Révolution au conseil municipal

Dans des conditions épouvantables, le Conseil examine la gestion du maire sortant (devenu très minoritaire), depuis novembre, encadre son action future, et crée une commission de la solidarité.

Une technologie éprouvante

Ce conseil a été convoqué par les élus, grâce à l’ordonnance du 1er avril qui permet à I/5 d’entre eux de convoquer le conseil sous 6 jours. Le maire a trainé les pieds, demandant la vérification des signatures, mais bon… Il s’était mis en autocontrôle depuis le 26 novembre, où il avait pourtant promis d’associer dorénavant ses oppositions. Pour manifester sa mauvaise humeur il a choisi une technologie remontant, sinon au minitel, du moins à 1995 : une conférence audio ! Pour mémoire : il dirige une société de service informatique...

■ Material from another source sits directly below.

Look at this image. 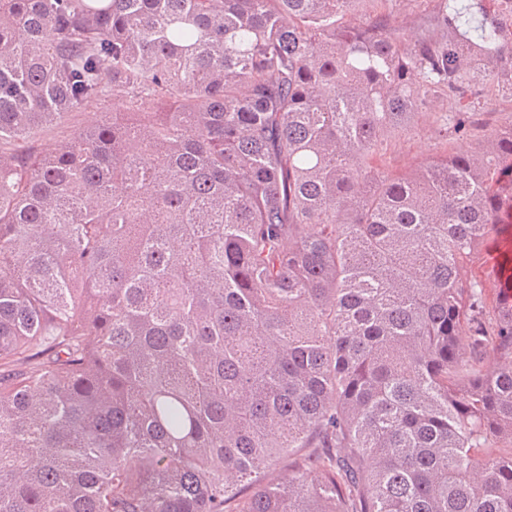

On appelle un numéro, avec un code pour entrer dans la "conférence".... Mais bien sûr les différents groupes, eux, s’étaient installé un Zoom ou un Whatsapp. Il y en a toujours qui oublient d’éteindre un de leur micro ou haut-parleur (sifflement Larsen, bruits de cuisine, de chasses d’eau, d’enfants etc) ou interviennent en oubliant de le rallumer. Pendant 6h30 d’affilée, avec des gens qui entrent et qui sortent de la conférence à tout bout de champ, une voix qui claironne "Untel est sorti ding dông , Une telle est entrée ding dông, plus les micros ouverts (eh oui, tout le monde n’a pas un smartphone qui permet de couper le micro)... Il fallait demander la parole par SMS (oui oui !) et bonjour les fausses manoeuvres : Machin sort de la conférence pour envoyer un SMS et "ding dông Machin est sorti"...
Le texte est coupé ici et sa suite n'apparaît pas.